Anna Birulés a été nommée à la tête du tout nouveau ministère des Sciences et Technologies, mis en place par le gouvernement espagnol à la fin du mois d’avril. Retour sur le parcours d’une femme que personne n’attendait là.
D.R. |
Son mari et son fils n’en sont toujours pas revenus. Le 27 avril dernier, assis devant la télévision, ils ont entendu José María Aznar, grand vainqueur des élections législatives du 12 mars 2000, prononcer le nom d’Anna María Birulés y Bertrán dans la composition de son nouveau gouvernement. Contre toute attente, le Premier ministre espagnol a confié à cette femme, inconnue du grand public, le ministère flambant neuf des Sciences et Technologies (ex-ministère de l’Industrie). Depuis lors, Anna Birulés est responsable, entre autres, des télécommunications et de l’Internet en Espagne.
La bête noire de Telefónica
L’aventure ne l’effraie pas. Tout au long de sa carrière, cette Catalane de 46 ans, née à Girona (Catalogne), s’est imposé comme une briseuse de barrières. Ainsi, en prenant en 1997 la direction de Retevisión, opérateur privé de télécommunications, Anna Birulés, l’une des premières femmes du pays à occuper un tel poste, a dû ferrailler contre le machisme des dirigeants des grandes entreprises espagnoles. Ensuite, elle s’est attaqué avec succès au monopole de Telefónica sur le marché du téléphone fixe.
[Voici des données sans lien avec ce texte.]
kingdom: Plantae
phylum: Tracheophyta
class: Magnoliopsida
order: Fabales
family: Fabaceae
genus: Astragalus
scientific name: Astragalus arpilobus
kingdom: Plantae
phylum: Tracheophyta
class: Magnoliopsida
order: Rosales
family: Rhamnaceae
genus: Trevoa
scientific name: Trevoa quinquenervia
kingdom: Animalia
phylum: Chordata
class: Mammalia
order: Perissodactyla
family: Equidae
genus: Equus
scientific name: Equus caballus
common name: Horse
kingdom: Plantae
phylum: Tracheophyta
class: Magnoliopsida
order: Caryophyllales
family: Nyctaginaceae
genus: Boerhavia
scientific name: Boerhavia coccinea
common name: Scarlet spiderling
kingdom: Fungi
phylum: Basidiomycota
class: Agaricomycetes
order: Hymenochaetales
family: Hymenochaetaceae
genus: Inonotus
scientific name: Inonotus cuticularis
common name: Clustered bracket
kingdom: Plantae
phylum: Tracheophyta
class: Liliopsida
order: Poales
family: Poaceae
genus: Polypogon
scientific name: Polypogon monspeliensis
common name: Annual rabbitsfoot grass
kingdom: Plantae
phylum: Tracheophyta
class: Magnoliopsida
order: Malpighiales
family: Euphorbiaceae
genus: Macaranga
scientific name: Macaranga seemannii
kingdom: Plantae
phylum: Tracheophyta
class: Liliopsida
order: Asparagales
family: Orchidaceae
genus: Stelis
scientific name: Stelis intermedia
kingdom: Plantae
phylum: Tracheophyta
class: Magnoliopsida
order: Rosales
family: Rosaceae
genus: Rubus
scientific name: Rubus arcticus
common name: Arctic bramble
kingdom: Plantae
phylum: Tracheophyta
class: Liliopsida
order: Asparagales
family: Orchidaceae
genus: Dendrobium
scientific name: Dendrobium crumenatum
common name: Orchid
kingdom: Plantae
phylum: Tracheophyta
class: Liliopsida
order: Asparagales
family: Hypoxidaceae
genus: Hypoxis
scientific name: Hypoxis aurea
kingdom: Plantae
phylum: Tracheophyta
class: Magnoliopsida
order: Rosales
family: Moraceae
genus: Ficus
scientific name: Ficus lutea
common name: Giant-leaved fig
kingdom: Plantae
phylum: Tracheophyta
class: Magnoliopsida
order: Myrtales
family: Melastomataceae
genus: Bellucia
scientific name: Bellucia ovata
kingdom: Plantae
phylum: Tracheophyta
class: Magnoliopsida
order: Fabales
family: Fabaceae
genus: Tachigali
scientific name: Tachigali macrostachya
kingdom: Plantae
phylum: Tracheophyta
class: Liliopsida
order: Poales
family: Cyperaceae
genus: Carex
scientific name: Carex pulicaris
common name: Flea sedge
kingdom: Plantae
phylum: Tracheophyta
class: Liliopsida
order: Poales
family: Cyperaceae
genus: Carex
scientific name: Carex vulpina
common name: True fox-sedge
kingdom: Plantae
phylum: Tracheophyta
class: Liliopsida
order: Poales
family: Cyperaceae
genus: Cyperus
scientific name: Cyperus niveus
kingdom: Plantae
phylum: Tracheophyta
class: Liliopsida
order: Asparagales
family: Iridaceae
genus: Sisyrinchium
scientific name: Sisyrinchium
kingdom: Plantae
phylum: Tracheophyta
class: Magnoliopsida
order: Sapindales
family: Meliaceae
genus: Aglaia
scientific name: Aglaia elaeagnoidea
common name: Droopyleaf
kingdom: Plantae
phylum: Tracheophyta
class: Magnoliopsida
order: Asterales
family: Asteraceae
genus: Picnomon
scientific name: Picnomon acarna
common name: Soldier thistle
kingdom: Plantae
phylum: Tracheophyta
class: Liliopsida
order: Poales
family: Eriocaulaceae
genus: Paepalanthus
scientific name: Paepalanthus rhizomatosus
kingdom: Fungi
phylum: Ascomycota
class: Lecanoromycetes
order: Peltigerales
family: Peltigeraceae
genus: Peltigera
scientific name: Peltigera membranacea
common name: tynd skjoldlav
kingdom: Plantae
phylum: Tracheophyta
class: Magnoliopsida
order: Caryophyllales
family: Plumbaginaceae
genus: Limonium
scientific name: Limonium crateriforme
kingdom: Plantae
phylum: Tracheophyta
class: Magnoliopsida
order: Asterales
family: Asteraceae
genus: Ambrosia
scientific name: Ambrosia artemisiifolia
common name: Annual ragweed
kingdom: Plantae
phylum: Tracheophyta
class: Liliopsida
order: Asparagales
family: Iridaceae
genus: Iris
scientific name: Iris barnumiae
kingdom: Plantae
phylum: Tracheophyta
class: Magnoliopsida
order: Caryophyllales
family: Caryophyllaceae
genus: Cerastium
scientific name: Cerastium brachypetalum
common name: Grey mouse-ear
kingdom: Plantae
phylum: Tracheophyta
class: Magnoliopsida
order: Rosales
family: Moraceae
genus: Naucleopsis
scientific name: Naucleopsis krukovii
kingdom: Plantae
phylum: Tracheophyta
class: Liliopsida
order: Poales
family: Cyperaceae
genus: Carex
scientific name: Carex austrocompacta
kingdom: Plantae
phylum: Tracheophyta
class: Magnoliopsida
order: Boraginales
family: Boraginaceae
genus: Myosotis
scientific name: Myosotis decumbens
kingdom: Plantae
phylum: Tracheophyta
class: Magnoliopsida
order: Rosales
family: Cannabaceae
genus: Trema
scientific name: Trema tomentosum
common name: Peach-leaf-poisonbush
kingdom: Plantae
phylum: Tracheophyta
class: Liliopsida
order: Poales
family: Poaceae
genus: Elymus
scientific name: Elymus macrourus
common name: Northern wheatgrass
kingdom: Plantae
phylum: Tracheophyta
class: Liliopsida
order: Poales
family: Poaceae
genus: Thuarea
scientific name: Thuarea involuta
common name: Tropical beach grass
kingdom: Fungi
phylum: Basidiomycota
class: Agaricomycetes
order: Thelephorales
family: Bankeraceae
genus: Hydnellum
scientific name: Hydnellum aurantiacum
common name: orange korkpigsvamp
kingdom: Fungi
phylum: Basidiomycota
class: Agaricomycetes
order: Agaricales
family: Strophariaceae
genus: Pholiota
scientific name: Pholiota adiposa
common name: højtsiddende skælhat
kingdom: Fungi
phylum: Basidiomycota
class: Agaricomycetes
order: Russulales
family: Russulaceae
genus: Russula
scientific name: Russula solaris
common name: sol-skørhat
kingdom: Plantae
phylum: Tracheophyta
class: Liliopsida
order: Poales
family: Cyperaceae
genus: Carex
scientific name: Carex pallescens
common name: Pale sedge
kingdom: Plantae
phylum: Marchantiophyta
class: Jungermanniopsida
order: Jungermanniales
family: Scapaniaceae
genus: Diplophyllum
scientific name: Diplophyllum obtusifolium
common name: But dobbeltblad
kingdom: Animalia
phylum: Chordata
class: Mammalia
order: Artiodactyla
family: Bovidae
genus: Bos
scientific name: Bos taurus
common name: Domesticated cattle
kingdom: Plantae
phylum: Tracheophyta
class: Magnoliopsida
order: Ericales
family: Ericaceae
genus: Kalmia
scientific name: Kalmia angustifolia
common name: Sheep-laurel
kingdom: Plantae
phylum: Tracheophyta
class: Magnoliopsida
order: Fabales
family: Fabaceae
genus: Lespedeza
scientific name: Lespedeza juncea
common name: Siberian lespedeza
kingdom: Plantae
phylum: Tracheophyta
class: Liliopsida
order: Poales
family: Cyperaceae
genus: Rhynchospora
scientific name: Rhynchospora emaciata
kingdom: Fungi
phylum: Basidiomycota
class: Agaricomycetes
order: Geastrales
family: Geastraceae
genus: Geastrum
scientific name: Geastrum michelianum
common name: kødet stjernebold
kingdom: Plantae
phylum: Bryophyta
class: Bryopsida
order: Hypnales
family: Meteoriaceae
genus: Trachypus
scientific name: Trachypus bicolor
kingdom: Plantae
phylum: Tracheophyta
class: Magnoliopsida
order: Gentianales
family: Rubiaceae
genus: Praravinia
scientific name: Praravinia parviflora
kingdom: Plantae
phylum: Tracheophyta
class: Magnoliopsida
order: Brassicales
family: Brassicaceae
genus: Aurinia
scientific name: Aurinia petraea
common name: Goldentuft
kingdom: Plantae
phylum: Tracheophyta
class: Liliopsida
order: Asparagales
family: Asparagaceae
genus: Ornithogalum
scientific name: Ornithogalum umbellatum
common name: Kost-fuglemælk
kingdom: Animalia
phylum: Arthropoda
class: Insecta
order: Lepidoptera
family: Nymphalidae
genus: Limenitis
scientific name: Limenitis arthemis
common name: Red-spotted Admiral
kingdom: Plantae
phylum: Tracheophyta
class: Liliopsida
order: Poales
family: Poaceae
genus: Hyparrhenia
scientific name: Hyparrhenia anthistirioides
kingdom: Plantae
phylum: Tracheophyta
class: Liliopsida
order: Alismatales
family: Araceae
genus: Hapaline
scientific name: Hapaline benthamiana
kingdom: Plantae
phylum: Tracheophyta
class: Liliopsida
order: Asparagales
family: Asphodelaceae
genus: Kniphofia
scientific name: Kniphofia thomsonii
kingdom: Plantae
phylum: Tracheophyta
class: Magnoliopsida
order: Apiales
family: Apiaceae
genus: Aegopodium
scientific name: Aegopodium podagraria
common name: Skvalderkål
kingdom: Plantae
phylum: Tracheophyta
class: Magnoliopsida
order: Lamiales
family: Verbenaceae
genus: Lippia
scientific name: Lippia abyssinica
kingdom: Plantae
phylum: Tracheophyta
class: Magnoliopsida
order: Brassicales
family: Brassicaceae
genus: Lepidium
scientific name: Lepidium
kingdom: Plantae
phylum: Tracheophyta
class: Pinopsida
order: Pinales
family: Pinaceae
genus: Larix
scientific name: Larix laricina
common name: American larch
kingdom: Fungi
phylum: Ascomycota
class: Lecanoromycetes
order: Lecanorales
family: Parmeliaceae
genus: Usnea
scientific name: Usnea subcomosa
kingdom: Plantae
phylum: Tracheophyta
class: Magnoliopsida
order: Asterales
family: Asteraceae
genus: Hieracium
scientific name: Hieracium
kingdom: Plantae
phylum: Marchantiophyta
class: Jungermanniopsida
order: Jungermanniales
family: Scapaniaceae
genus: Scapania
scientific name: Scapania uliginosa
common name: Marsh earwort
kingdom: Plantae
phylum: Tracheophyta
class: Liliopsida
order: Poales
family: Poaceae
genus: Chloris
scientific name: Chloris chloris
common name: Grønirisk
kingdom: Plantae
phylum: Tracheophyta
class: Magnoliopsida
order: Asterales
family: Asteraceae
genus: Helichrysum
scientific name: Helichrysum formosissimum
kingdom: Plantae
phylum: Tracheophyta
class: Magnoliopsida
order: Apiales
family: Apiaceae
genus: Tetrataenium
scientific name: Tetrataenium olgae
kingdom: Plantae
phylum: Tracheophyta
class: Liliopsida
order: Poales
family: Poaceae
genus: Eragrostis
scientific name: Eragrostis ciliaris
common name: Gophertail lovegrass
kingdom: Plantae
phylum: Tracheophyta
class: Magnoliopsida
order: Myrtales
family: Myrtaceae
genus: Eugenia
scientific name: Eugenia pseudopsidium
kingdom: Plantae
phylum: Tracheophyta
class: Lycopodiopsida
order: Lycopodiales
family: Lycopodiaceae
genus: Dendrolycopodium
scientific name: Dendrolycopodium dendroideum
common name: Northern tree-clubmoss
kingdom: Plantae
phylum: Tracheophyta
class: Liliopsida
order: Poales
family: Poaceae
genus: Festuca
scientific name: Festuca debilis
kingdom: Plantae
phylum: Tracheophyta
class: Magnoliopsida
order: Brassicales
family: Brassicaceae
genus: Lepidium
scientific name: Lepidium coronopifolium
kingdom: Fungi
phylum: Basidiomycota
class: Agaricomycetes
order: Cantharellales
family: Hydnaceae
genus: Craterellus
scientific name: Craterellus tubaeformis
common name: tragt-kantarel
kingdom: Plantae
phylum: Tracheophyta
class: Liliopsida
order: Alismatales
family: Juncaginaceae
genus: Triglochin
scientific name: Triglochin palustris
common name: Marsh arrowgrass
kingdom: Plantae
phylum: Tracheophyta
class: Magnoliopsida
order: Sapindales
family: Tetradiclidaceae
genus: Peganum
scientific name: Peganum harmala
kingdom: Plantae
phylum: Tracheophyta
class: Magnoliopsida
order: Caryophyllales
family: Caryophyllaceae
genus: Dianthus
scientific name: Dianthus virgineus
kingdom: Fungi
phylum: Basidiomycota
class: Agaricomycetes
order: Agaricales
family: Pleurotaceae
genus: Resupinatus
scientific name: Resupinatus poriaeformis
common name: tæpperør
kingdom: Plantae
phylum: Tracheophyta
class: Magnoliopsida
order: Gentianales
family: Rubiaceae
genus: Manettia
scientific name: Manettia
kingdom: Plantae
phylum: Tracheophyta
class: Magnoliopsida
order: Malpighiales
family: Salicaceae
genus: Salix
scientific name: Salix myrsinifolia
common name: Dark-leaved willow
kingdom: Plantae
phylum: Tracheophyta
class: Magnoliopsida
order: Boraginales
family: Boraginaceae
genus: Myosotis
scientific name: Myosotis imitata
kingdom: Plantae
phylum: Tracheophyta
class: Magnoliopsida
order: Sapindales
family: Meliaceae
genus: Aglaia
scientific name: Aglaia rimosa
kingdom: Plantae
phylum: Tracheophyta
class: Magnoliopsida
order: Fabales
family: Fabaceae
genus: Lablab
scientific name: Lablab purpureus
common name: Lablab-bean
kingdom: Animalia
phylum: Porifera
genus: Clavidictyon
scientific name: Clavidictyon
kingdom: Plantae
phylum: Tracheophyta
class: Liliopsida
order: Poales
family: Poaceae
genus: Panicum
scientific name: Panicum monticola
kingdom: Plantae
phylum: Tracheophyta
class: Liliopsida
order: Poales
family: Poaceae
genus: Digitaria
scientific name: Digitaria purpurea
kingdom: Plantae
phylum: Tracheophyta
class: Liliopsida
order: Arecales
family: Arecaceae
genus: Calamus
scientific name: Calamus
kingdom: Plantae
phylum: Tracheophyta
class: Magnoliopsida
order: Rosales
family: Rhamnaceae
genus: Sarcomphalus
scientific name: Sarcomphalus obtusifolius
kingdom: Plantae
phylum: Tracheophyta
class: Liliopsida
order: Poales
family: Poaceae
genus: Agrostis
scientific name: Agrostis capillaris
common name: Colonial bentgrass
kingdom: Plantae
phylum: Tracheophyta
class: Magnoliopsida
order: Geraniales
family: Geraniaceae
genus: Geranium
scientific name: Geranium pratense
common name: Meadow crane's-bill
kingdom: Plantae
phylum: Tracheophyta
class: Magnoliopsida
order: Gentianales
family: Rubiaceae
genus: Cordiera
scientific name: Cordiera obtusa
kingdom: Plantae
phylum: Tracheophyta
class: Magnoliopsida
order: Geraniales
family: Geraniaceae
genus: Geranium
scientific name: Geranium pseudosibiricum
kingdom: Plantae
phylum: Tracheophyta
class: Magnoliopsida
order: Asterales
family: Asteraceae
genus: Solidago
Anna Birulés est alors devenue la bête noire de Juan Villalonga, le très médiatique patron de l’opérateur public privatisé en 1997, "ami de 30 ans" de José María Aznar. "Je serai toujours contre M. Villalonga", aime-t-elle à répéter.
Passage dans le privé
Cette inimitié affichée n’est sans doute pas étrangère à sa nomination à la tête de la politique technologique du pays. Roué, José María Aznar (par ailleurs proche de Telefónica) s’est offert à bon compte un gage de pluralité. Mais le chef du gouvernement sait aussi qu’il peut compter sur ses multiples compétences. Après un doctorat d’économie à Barcelone et un master à Berkeley, Anna Birulés a travaillé dix ans au sein du gouvernement autonome catalan, au département de l’industrie. Lassée par l’administration, elle passe ensuite au privé, où elle occupe divers postes à responsabilités dans une importante banque de la région de Barcelone, et dans les télécommunications peu de temps après. Son arrivée à Retevisión en 1997 a été accueillie avec scepticisme. Mais elle a su gagner la confiance du petit monde ibérique des nouvelles technologies en mettant en place des initiatives innovatrices, telles que l’accès gratuit à Internet, la facturation détaillée à la seconde près et un tarif unique de connexion pour le week-end.
Caractère pointilleux
Exigeante envers elle-même, Anna l’est tout autant avec ses collaborateurs, qui redoutent son caractère pointilleux mais lui reconnaissent une grande capacité d’écoute. Une qualité qu’elle a pu mettre en pratique dès sa prise de fonction : l’Association des internautes espagnols (AUI) lui ayant demandé une première audience quelques minutes après l’annonce officielle de sa nomination. Et les sujets de conversations ne vont pas manquer (baisse des tarifs téléphoniques, accès à Internet pour tous, nouvelles licences de téléphonie mobile, etc.). Autant de thèmes qui vont faire l’actualité du ministère des Sciences et Technologies ces prochains mois.
Chemin difficile
La tâche ne sera pas aisée pour la nouvelle ministre. Outre l’hostilité de Telefónica, elle devra composer avec les dispositions du régime espagnol qui prévoit des mesures d’incompatibilité pour les hauts fonctionnaires : pendant deux ans, ils ne peuvent intervenir sur des thèmes dans lesquels ils avaient des intérêts avant leur nomination. Anna Birulés ne pourra ainsi rien décider ni même rien déclarer ayant un lien avec Retevisión et toutes ses filiales. Difficile d’imaginer qu’elle pourra aborder le problème des télécommunications sans toucher de près ou de loin au deuxième opérateur national. Une situation qui permet à José María Aznar de pouvoir se séparer d’elle sans trop de problème en cas de désaccord. Mais Anna Birulés n’est pas femme à se laisser faire.